__YOUR GOAL__. Copy word for word, please, the lines of the entries below running from the one containing "vfov_deg: 21.9" to the one containing "focal_mm: 4.15", both ends included.

__Data excerpts__.
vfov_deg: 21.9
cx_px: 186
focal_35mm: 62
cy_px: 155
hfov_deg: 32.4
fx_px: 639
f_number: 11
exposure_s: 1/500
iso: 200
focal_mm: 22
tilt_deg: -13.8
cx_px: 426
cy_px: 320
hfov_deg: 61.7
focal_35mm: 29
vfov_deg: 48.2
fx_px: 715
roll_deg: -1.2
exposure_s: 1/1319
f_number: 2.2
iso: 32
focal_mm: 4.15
...
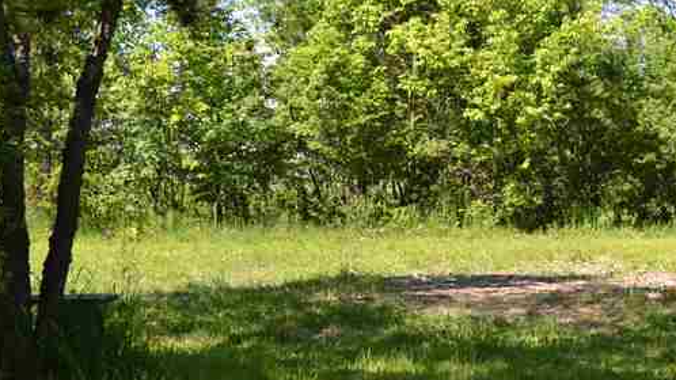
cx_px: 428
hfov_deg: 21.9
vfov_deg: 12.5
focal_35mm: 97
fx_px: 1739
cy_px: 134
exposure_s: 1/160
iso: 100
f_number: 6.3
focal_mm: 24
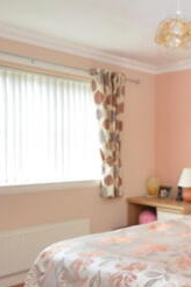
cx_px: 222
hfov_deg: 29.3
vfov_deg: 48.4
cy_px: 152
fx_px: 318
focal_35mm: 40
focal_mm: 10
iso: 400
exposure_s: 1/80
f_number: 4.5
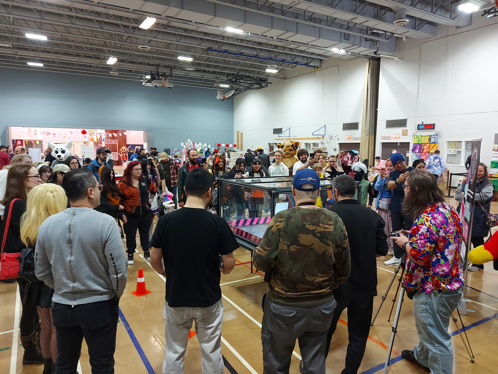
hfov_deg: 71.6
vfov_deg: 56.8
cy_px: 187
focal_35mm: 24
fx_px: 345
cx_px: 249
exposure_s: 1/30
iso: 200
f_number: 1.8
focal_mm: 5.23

__TASK ANSWER__.
vfov_deg: 21.9
cx_px: 186
focal_35mm: 62
cy_px: 155
hfov_deg: 32.4
fx_px: 639
f_number: 11
exposure_s: 1/500
iso: 200
focal_mm: 22
tilt_deg: -13.8
cx_px: 426
cy_px: 320
hfov_deg: 61.7
focal_35mm: 29
vfov_deg: 48.2
fx_px: 715
roll_deg: -1.2
exposure_s: 1/1319
f_number: 2.2
iso: 32
focal_mm: 4.15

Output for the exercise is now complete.